◆ Required work
Show, from the records below, all lines that contain the word "minikube".

[[ Data under study, beginning ]]

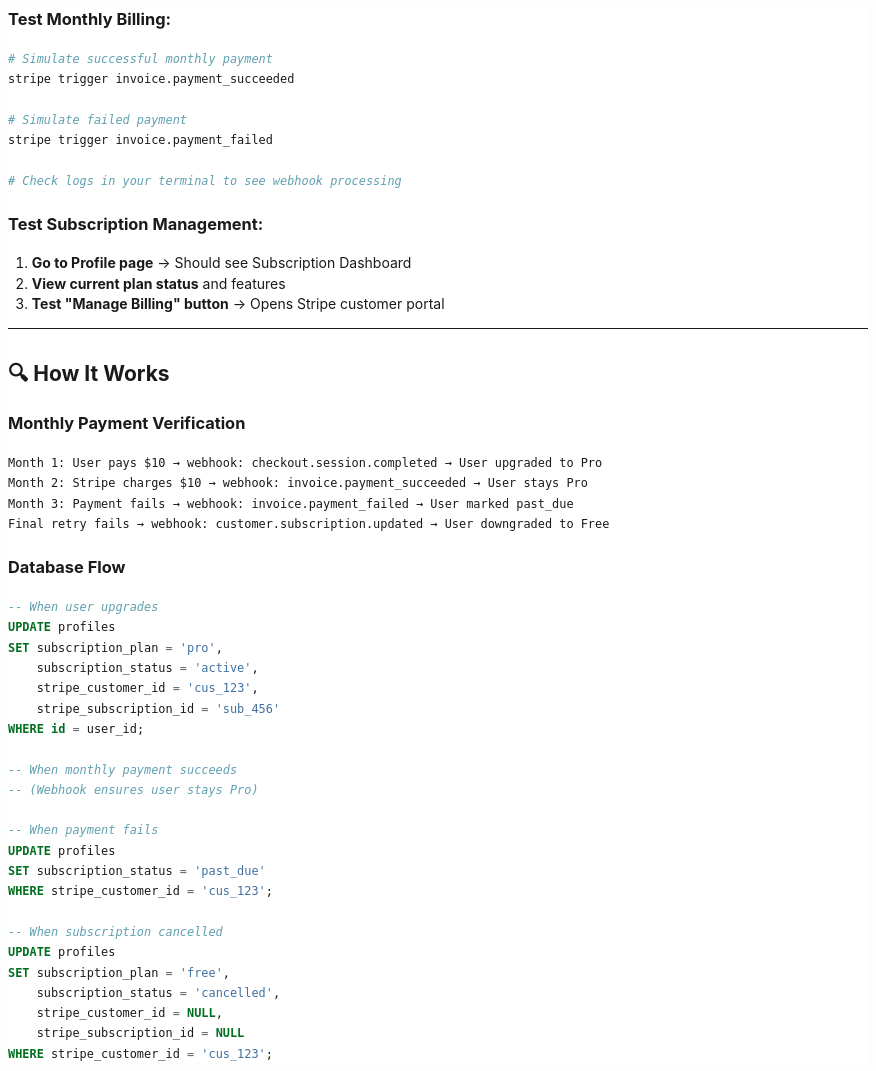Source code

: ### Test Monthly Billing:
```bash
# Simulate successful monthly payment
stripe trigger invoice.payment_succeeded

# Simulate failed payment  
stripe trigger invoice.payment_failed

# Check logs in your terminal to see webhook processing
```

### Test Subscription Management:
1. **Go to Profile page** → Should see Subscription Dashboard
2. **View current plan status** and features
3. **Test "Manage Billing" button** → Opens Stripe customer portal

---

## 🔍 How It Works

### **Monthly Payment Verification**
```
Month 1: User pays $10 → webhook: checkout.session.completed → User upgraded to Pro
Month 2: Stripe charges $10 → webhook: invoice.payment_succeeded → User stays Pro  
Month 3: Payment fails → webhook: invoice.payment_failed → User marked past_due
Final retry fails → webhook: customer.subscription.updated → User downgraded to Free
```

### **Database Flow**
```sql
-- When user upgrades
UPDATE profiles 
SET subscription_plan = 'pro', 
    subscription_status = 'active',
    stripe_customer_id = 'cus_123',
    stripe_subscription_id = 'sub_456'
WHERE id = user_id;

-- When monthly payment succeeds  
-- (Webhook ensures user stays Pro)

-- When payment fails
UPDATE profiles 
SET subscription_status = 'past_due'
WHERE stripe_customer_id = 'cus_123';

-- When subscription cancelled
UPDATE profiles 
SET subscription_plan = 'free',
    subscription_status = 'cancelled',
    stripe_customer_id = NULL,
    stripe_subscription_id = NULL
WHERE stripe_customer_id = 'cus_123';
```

[[ Data under study, end ]]
[[ Data under study, beginning ]]

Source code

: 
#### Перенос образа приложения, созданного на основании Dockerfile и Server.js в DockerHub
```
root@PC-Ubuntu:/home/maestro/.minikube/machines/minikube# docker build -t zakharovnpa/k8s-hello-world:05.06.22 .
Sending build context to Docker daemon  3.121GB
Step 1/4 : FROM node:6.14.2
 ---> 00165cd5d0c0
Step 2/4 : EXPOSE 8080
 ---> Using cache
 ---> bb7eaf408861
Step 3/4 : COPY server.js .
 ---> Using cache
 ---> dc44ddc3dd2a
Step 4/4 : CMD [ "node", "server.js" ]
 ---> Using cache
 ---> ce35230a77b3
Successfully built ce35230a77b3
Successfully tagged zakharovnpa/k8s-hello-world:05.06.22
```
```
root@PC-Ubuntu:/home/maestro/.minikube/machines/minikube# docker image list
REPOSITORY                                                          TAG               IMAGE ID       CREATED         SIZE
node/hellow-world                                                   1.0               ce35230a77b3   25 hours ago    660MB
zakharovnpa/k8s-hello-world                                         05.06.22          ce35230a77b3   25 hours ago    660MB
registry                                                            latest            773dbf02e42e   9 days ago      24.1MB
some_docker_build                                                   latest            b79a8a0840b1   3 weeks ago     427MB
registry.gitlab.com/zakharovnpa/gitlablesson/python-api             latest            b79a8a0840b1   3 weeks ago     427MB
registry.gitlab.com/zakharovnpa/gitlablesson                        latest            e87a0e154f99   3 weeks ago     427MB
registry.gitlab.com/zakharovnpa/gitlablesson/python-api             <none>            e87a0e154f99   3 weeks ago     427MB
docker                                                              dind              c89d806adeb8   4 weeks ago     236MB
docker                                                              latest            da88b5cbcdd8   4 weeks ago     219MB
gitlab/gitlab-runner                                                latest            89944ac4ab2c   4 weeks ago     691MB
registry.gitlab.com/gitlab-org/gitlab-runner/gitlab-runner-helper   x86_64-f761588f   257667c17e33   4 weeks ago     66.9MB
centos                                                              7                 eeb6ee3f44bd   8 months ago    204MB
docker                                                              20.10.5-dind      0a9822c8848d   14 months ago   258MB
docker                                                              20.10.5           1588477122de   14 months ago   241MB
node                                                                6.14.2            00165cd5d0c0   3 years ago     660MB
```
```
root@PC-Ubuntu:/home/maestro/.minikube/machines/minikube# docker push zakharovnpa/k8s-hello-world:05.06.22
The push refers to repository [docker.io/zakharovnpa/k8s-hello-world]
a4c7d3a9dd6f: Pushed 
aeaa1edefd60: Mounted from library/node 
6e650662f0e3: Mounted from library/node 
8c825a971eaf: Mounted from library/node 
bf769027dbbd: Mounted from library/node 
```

[[ Data under study, end ]]

◆ Written answer
root@PC-Ubuntu:/home/maestro/.minikube/machines/minikube# docker build -t zakharovnpa/k8s-hello-world:05.06.22 .
root@PC-Ubuntu:/home/maestro/.minikube/machines/minikube# docker image list
root@PC-Ubuntu:/home/maestro/.minikube/machines/minikube# docker push zakharovnpa/k8s-hello-world:05.06.22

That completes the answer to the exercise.